Especialistas criticam sistema de ensino tradicional em audiência pública na CE
O problema da formação profissional não se resolve apenas com a escola tradicional, afirmou, nesta quinta-feira (5), Luiz Carlos de Souza, diretor do Serviço Nacional de Aprendizagem Industrial (Senai) e superintendente operacional do Serviço Social da Indústria (Sesi) de São Paulo. Souza participou de audiência pública para debater idéias e propostas para a educação brasileira e o Plano de Desenvolvimento da Educação (PDE), na Comissão de Educação (CE).
Conforme informações dadas por Souza na audiência, 82% dos alunos de cursos técnicos do Senai saem com emprego garantido no mercado de trabalho. Esse fato ocorre porque, segundo ele, os cursos são voltados para a capacitação profissional e têm efetiva participação do industrial, "que cobra esse plano de investimento". O Senai tem, hoje, 83 centros tecnológicos e 14 faculdades de Tecnologia, estas últimas com o objetivo de formar tecnólogos com cursos de duração de três anos.
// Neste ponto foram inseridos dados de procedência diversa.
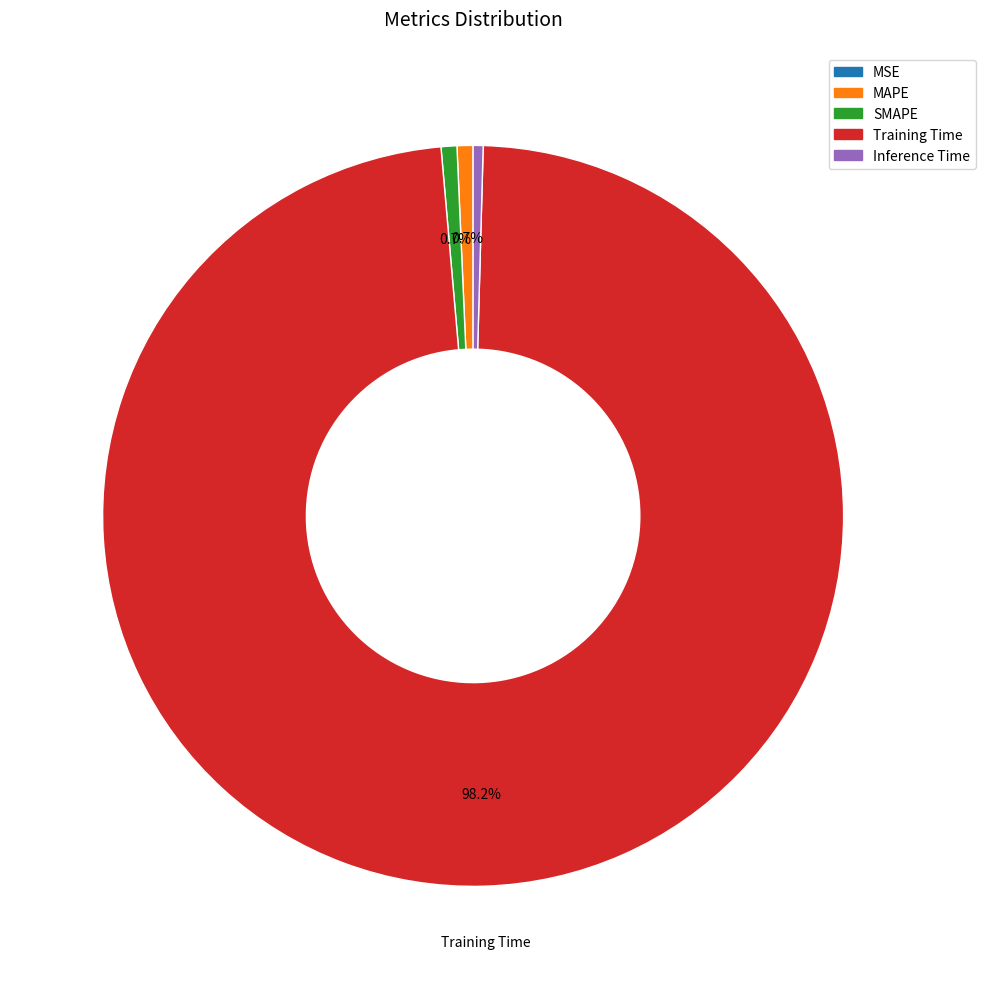

Which slice represents more than half of the pie?

Training Time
O diretor do Senai e superintendente do Sesi de São Paulo informou ainda que o Sesi atua na área de educação básica e tem, atualmente, 115 mil alunos no ensino fundamental.
- O Sesi tem uma missão muito bem definida e atua em apoio à indústria e ao trabalhador, à sua educação e qualidade de vida. Nossos professores têm salários dignos e planos de previdência complementar. E isso não é só discurso. O Sesi e o Senai não são uma escola da elite, são escola de elite para filhos dos trabalhadores - afirmou.
O presidente da Federação das Indústrias do Estado de São Paulo (Fiesp), Paulo Skaf, vai lançar um novo telecurso para a educação integral de jovens e adultos, com investimentos de R$ 20 milhões, segundo informou Souza. Esse telecurso funcionará, inclusive, para deficientes visuais.
Escola cartesiana
A presidente da Confederação Nacional dos Trabalhadores em Educação (CNTE), Juçara Maria Dutra Vieira, também criticou a escola tradicional, dizendo que, atualmente, os alunos têm muitos recursos de informações, que proporcionam uma atualização constante de dados e conceitos, devido às mudanças e avanços tecnológicos. Os educadores, por seu turno, segundo ela, estão precisando de uma educação continuada para poder acompanhar os novos tempos, além de um piso salarial profissional e melhores condições de trabalho.
- Hoje, os alunos aprendem muitas coisas, mas ainda estão numa escola cartesiana.
A presidente da CNTE disse ainda que os recursos para a educação são insuficientes e que o governo e os parlamentares devem discutir novas fontes de financiamento para o setor.
O presidente da CE, senador Cristovam Buarque (PDT-DF), disse que o objetivo dessa e de outras audiências sobre o assunto é buscar rumos para a educação brasileira.